• Material to process:
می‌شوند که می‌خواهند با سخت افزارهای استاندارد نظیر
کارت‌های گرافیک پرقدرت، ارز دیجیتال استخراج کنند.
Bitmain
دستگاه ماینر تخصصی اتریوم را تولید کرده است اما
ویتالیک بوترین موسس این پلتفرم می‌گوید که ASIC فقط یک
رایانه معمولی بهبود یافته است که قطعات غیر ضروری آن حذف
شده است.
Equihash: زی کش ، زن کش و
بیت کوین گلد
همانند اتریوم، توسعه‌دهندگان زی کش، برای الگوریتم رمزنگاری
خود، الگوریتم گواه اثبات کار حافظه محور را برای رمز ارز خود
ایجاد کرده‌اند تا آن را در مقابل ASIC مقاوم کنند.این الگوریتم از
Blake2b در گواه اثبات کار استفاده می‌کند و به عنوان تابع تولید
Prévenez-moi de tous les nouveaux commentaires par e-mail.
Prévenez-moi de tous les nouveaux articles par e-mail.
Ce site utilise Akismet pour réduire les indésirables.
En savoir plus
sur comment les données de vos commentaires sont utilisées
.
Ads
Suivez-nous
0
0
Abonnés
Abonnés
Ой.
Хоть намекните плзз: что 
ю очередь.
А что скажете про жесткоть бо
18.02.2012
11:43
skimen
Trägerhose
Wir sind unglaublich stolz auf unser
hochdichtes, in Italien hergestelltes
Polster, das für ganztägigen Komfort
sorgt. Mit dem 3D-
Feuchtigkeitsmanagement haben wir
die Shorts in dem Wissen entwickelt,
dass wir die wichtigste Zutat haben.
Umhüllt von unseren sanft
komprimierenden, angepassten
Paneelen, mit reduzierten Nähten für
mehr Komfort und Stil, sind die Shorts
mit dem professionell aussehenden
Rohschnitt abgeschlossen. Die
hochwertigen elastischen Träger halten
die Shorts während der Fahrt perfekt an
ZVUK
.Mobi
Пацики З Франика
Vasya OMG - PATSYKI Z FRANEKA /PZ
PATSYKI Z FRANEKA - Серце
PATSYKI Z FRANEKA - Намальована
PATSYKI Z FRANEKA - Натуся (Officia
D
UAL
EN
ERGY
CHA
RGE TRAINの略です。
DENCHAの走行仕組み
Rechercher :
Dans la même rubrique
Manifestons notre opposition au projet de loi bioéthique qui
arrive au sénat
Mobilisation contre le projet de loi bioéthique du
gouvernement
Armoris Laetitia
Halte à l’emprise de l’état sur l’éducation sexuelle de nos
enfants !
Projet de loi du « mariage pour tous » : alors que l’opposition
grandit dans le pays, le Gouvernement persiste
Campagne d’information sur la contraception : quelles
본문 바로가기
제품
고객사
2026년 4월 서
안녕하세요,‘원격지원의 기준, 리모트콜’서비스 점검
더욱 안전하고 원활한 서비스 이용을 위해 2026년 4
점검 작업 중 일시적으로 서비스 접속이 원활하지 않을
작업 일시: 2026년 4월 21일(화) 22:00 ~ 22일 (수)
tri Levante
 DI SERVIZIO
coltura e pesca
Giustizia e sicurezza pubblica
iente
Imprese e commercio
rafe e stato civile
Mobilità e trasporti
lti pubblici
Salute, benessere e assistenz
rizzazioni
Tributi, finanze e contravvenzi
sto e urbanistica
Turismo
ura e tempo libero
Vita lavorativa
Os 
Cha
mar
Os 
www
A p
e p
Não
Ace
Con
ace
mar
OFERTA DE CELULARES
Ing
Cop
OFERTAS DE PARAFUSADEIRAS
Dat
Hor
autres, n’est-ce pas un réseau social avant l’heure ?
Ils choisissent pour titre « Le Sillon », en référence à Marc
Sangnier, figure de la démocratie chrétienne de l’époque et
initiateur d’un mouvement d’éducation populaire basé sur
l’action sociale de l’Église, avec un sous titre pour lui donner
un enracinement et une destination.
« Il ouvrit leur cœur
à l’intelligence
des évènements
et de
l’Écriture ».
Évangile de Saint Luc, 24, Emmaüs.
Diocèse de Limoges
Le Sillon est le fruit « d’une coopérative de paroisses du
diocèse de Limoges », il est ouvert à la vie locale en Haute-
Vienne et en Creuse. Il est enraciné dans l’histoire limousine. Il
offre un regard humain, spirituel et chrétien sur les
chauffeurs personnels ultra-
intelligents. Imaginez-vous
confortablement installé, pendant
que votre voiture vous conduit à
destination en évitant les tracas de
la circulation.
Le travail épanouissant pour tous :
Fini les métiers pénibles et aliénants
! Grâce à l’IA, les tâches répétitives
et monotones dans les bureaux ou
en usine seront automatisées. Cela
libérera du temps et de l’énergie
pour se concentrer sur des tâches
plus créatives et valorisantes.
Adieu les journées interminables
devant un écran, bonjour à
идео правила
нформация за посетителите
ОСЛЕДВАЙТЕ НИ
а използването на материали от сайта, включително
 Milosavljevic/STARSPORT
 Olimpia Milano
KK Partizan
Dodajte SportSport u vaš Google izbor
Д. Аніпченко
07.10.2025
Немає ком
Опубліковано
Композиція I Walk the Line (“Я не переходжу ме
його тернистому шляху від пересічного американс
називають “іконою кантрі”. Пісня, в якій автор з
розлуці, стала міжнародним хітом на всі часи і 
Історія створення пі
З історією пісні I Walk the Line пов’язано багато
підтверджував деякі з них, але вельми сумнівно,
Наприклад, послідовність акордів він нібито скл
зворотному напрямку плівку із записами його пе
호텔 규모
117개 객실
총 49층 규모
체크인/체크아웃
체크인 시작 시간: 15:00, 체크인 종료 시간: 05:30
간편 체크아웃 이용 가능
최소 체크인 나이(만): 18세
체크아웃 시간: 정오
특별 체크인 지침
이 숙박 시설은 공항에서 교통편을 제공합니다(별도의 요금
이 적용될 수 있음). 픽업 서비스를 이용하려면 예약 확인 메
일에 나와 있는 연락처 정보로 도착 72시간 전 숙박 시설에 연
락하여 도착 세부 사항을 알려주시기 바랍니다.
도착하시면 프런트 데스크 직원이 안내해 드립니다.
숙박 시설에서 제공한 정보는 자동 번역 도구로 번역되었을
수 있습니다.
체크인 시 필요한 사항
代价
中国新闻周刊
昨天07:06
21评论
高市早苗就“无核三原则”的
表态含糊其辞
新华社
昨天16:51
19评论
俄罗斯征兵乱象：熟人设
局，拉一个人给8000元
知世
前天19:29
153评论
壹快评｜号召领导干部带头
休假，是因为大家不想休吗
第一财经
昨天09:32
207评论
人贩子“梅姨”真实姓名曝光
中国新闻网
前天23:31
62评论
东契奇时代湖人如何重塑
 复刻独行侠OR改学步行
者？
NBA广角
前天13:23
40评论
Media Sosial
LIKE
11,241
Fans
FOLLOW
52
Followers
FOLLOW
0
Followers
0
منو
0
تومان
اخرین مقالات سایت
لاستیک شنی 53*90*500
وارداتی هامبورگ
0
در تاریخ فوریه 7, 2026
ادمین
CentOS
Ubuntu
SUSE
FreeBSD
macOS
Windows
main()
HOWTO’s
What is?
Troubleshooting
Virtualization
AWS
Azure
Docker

• Prompt: Word for word, copy out the records.

• Result of the task:
می‌شوند که می‌خواهند با سخت افزارهای استاندارد نظیر
کارت‌های گرافیک پرقدرت، ارز دیجیتال استخراج کنند.
Bitmain
دستگاه ماینر تخصصی اتریوم را تولید کرده است اما
ویتالیک بوترین موسس این پلتفرم می‌گوید که ASIC فقط یک
رایانه معمولی بهبود یافته است که قطعات غیر ضروری آن حذف
شده است.
Equihash: زی کش ، زن کش و
بیت کوین گلد
همانند اتریوم، توسعه‌دهندگان زی کش، برای الگوریتم رمزنگاری
خود، الگوریتم گواه اثبات کار حافظه محور را برای رمز ارز خود
ایجاد کرده‌اند تا آن را در مقابل ASIC مقاوم کنند.این الگوریتم از
Blake2b در گواه اثبات کار استفاده می‌کند و به عنوان تابع تولید
Prévenez-moi de tous les nouveaux commentaires par e-mail.
Prévenez-moi de tous les nouveaux articles par e-mail.
Ce site utilise Akismet pour réduire les indésirables.
En savoir plus
sur comment les données de vos commentaires sont utilisées
.
Ads
Suivez-nous
0
0
Abonnés
Abonnés
Ой.
Хоть намекните плзз: что 
ю очередь.
А что скажете про жесткоть бо
18.02.2012
11:43
skimen
Trägerhose
Wir sind unglaublich stolz auf unser
hochdichtes, in Italien hergestelltes
Polster, das für ganztägigen Komfort
sorgt. Mit dem 3D-
Feuchtigkeitsmanagement haben wir
die Shorts in dem Wissen entwickelt,
dass wir die wichtigste Zutat haben.
Umhüllt von unseren sanft
komprimierenden, angepassten
Paneelen, mit reduzierten Nähten für
mehr Komfort und Stil, sind die Shorts
mit dem professionell aussehenden
Rohschnitt abgeschlossen. Die
hochwertigen elastischen Träger halten
die Shorts während der Fahrt perfekt an
ZVUK
.Mobi
Пацики З Франика
Vasya OMG - PATSYKI Z FRANEKA /PZ
PATSYKI Z FRANEKA - Серце
PATSYKI Z FRANEKA - Намальована
PATSYKI Z FRANEKA - Натуся (Officia
D
UAL
EN
ERGY
CHA
RGE TRAINの略です。
DENCHAの走行仕組み
Rechercher :
Dans la même rubrique
Manifestons notre opposition au projet de loi bioéthique qui
arrive au sénat
Mobilisation contre le projet de loi bioéthique du
gouvernement
Armoris Laetitia
Halte à l’emprise de l’état sur l’éducation sexuelle de nos
enfants !
Projet de loi du « mariage pour tous » : alors que l’opposition
grandit dans le pays, le Gouvernement persiste
Campagne d’information sur la contraception : quelles
본문 바로가기
제품
고객사
2026년 4월 서
안녕하세요,‘원격지원의 기준, 리모트콜’서비스 점검
더욱 안전하고 원활한 서비스 이용을 위해 2026년 4
점검 작업 중 일시적으로 서비스 접속이 원활하지 않을
작업 일시: 2026년 4월 21일(화) 22:00 ~ 22일 (수)
tri Levante
 DI SERVIZIO
coltura e pesca
Giustizia e sicurezza pubblica
iente
Imprese e commercio
rafe e stato civile
Mobilità e trasporti
lti pubblici
Salute, benessere e assistenz
rizzazioni
Tributi, finanze e contravvenzi
sto e urbanistica
Turismo
ura e tempo libero
Vita lavorativa
Os 
Cha
mar
Os 
www
A p
e p
Não
Ace
Con
ace
mar
OFERTA DE CELULARES
Ing
Cop
OFERTAS DE PARAFUSADEIRAS
Dat
Hor
autres, n’est-ce pas un réseau social avant l’heure ?
Ils choisissent pour titre « Le Sillon », en référence à Marc
Sangnier, figure de la démocratie chrétienne de l’époque et
initiateur d’un mouvement d’éducation populaire basé sur
l’action sociale de l’Église, avec un sous titre pour lui donner
un enracinement et une destination.
« Il ouvrit leur cœur
à l’intelligence
des évènements
et de
l’Écriture ».
Évangile de Saint Luc, 24, Emmaüs.
Diocèse de Limoges
Le Sillon est le fruit « d’une coopérative de paroisses du
diocèse de Limoges », il est ouvert à la vie locale en Haute-
Vienne et en Creuse. Il est enraciné dans l’histoire limousine. Il
offre un regard humain, spirituel et chrétien sur les
chauffeurs personnels ultra-
intelligents. Imaginez-vous
confortablement installé, pendant
que votre voiture vous conduit à
destination en évitant les tracas de
la circulation.
Le travail épanouissant pour tous :
Fini les métiers pénibles et aliénants
! Grâce à l’IA, les tâches répétitives
et monotones dans les bureaux ou
en usine seront automatisées. Cela
libérera du temps et de l’énergie
pour se concentrer sur des tâches
plus créatives et valorisantes.
Adieu les journées interminables
devant un écran, bonjour à
идео правила
нформация за посетителите
ОСЛЕДВАЙТЕ НИ
а използването на материали от сайта, включително
 Milosavljevic/STARSPORT
 Olimpia Milano
KK Partizan
Dodajte SportSport u vaš Google izbor
Д. Аніпченко
07.10.2025
Немає ком
Опубліковано
Композиція I Walk the Line (“Я не переходжу ме
його тернистому шляху від пересічного американс
називають “іконою кантрі”. Пісня, в якій автор з
розлуці, стала міжнародним хітом на всі часи і 
Історія створення пі
З історією пісні I Walk the Line пов’язано багато
підтверджував деякі з них, але вельми сумнівно,
Наприклад, послідовність акордів він нібито скл
зворотному напрямку плівку із записами його пе
호텔 규모
117개 객실
총 49층 규모
체크인/체크아웃
체크인 시작 시간: 15:00, 체크인 종료 시간: 05:30
간편 체크아웃 이용 가능
최소 체크인 나이(만): 18세
체크아웃 시간: 정오
특별 체크인 지침
이 숙박 시설은 공항에서 교통편을 제공합니다(별도의 요금
이 적용될 수 있음). 픽업 서비스를 이용하려면 예약 확인 메
일에 나와 있는 연락처 정보로 도착 72시간 전 숙박 시설에 연
락하여 도착 세부 사항을 알려주시기 바랍니다.
도착하시면 프런트 데스크 직원이 안내해 드립니다.
숙박 시설에서 제공한 정보는 자동 번역 도구로 번역되었을
수 있습니다.
체크인 시 필요한 사항
代价
中国新闻周刊
昨天07:06
21评论
高市早苗就“无核三原则”的
表态含糊其辞
新华社
昨天16:51
19评论
俄罗斯征兵乱象：熟人设
局，拉一个人给8000元
知世
前天19:29
153评论
壹快评｜号召领导干部带头
休假，是因为大家不想休吗
第一财经
昨天09:32
207评论
人贩子“梅姨”真实姓名曝光
中国新闻网
前天23:31
62评论
东契奇时代湖人如何重塑
 复刻独行侠OR改学步行
者？
NBA广角
前天13:23
40评论
Media Sosial
LIKE
11,241
Fans
FOLLOW
52
Followers
FOLLOW
0
Followers
0
منو
0
تومان
اخرین مقالات سایت
لاستیک شنی 53*90*500
وارداتی هامبورگ
0
در تاریخ فوریه 7, 2026
ادمین
CentOS
Ubuntu
SUSE
FreeBSD
macOS
Windows
main()
HOWTO’s
What is?
Troubleshooting
Virtualization
AWS
Azure
Docker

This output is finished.